The records below must be transcribed precisely and in full.

(Beginning of PROVIDED RECORDS)

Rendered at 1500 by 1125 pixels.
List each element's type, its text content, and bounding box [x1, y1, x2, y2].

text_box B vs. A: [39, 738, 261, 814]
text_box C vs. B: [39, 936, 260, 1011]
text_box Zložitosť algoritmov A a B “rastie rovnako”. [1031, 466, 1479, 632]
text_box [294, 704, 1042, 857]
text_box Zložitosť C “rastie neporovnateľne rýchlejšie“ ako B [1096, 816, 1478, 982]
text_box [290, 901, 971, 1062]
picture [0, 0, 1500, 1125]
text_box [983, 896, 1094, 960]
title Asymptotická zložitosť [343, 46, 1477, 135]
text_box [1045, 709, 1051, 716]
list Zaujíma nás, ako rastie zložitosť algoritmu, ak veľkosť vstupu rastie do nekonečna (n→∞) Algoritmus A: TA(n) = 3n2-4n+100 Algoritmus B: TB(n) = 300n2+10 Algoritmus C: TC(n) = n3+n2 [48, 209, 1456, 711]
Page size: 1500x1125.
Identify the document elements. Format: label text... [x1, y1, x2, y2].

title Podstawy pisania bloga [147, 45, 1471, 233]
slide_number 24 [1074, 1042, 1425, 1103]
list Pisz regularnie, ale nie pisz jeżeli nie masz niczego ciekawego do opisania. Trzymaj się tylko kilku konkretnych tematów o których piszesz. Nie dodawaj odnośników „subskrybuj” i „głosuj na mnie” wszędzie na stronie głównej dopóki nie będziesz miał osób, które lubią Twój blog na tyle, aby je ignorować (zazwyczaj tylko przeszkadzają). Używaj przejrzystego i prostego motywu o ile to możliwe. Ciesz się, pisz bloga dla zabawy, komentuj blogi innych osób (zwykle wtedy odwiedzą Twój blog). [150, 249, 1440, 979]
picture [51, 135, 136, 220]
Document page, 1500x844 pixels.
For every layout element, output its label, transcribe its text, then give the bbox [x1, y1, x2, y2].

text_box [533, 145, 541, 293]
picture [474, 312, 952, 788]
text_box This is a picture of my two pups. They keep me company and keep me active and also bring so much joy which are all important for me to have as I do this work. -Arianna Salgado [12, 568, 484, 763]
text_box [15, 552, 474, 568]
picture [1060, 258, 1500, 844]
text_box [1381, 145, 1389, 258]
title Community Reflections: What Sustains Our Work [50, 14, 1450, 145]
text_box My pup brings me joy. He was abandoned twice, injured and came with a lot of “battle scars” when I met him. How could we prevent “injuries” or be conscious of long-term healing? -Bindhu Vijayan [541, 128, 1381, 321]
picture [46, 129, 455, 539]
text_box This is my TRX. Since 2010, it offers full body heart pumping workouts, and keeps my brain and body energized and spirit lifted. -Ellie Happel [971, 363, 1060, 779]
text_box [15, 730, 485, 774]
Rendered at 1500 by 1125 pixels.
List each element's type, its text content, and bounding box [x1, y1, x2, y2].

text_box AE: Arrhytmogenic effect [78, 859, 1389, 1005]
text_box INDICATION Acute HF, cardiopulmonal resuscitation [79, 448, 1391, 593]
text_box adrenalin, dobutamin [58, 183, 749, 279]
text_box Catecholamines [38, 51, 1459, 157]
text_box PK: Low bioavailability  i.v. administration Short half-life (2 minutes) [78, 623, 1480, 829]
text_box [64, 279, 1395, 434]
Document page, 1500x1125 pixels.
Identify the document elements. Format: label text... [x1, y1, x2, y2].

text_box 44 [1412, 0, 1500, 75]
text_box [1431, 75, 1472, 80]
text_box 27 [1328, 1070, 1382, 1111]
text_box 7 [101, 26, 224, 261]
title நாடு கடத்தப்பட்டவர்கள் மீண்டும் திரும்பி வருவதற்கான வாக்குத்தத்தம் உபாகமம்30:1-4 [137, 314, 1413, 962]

(End of PROVIDED RECORDS)

- _WRITTEN ANSWER_
Rendered at 1500 by 1125 pixels.
List each element's type, its text content, and bounding box [x1, y1, x2, y2].

text_box B vs. A: [39, 738, 261, 814]
text_box C vs. B: [39, 936, 260, 1011]
text_box Zložitosť algoritmov A a B “rastie rovnako”. [1031, 466, 1479, 632]
text_box [294, 704, 1042, 857]
text_box Zložitosť C “rastie neporovnateľne rýchlejšie“ ako B [1096, 816, 1478, 982]
text_box [290, 901, 971, 1062]
picture [0, 0, 1500, 1125]
text_box [983, 896, 1094, 960]
title Asymptotická zložitosť [343, 46, 1477, 135]
text_box [1045, 709, 1051, 716]
list Zaujíma nás, ako rastie zložitosť algoritmu, ak veľkosť vstupu rastie do nekonečna (n→∞) Algoritmus A: TA(n) = 3n2-4n+100 Algoritmus B: TB(n) = 300n2+10 Algoritmus C: TC(n) = n3+n2 [48, 209, 1456, 711]
Page size: 1500x1125.
Identify the document elements. Format: label text... [x1, y1, x2, y2].

title Podstawy pisania bloga [147, 45, 1471, 233]
slide_number 24 [1074, 1042, 1425, 1103]
list Pisz regularnie, ale nie pisz jeżeli nie masz niczego ciekawego do opisania. Trzymaj się tylko kilku konkretnych tematów o których piszesz. Nie dodawaj odnośników „subskrybuj” i „głosuj na mnie” wszędzie na stronie głównej dopóki nie będziesz miał osób, które lubią Twój blog na tyle, aby je ignorować (zazwyczaj tylko przeszkadzają). Używaj przejrzystego i prostego motywu o ile to możliwe. Ciesz się, pisz bloga dla zabawy, komentuj blogi innych osób (zwykle wtedy odwiedzą Twój blog). [150, 249, 1440, 979]
picture [51, 135, 136, 220]
Document page, 1500x844 pixels.
For every layout element, output its label, transcribe its text, then give the bbox [x1, y1, x2, y2].

text_box [533, 145, 541, 293]
picture [474, 312, 952, 788]
text_box This is a picture of my two pups. They keep me company and keep me active and also bring so much joy which are all important for me to have as I do this work. -Arianna Salgado [12, 568, 484, 763]
text_box [15, 552, 474, 568]
picture [1060, 258, 1500, 844]
text_box [1381, 145, 1389, 258]
title Community Reflections: What Sustains Our Work [50, 14, 1450, 145]
text_box My pup brings me joy. He was abandoned twice, injured and came with a lot of “battle scars” when I met him. How could we prevent “injuries” or be conscious of long-term healing? -Bindhu Vijayan [541, 128, 1381, 321]
picture [46, 129, 455, 539]
text_box This is my TRX. Since 2010, it offers full body heart pumping workouts, and keeps my brain and body energized and spirit lifted. -Ellie Happel [971, 363, 1060, 779]
text_box [15, 730, 485, 774]
Rendered at 1500 by 1125 pixels.
List each element's type, its text content, and bounding box [x1, y1, x2, y2].

text_box AE: Arrhytmogenic effect [78, 859, 1389, 1005]
text_box INDICATION Acute HF, cardiopulmonal resuscitation [79, 448, 1391, 593]
text_box adrenalin, dobutamin [58, 183, 749, 279]
text_box Catecholamines [38, 51, 1459, 157]
text_box PK: Low bioavailability  i.v. administration Short half-life (2 minutes) [78, 623, 1480, 829]
text_box [64, 279, 1395, 434]
Document page, 1500x1125 pixels.
Identify the document elements. Format: label text... [x1, y1, x2, y2].

text_box 44 [1412, 0, 1500, 75]
text_box [1431, 75, 1472, 80]
text_box 27 [1328, 1070, 1382, 1111]
text_box 7 [101, 26, 224, 261]
title நாடு கடத்தப்பட்டவர்கள் மீண்டும் திரும்பி வருவதற்கான வாக்குத்தத்தம் உபாகமம்30:1-4 [137, 314, 1413, 962]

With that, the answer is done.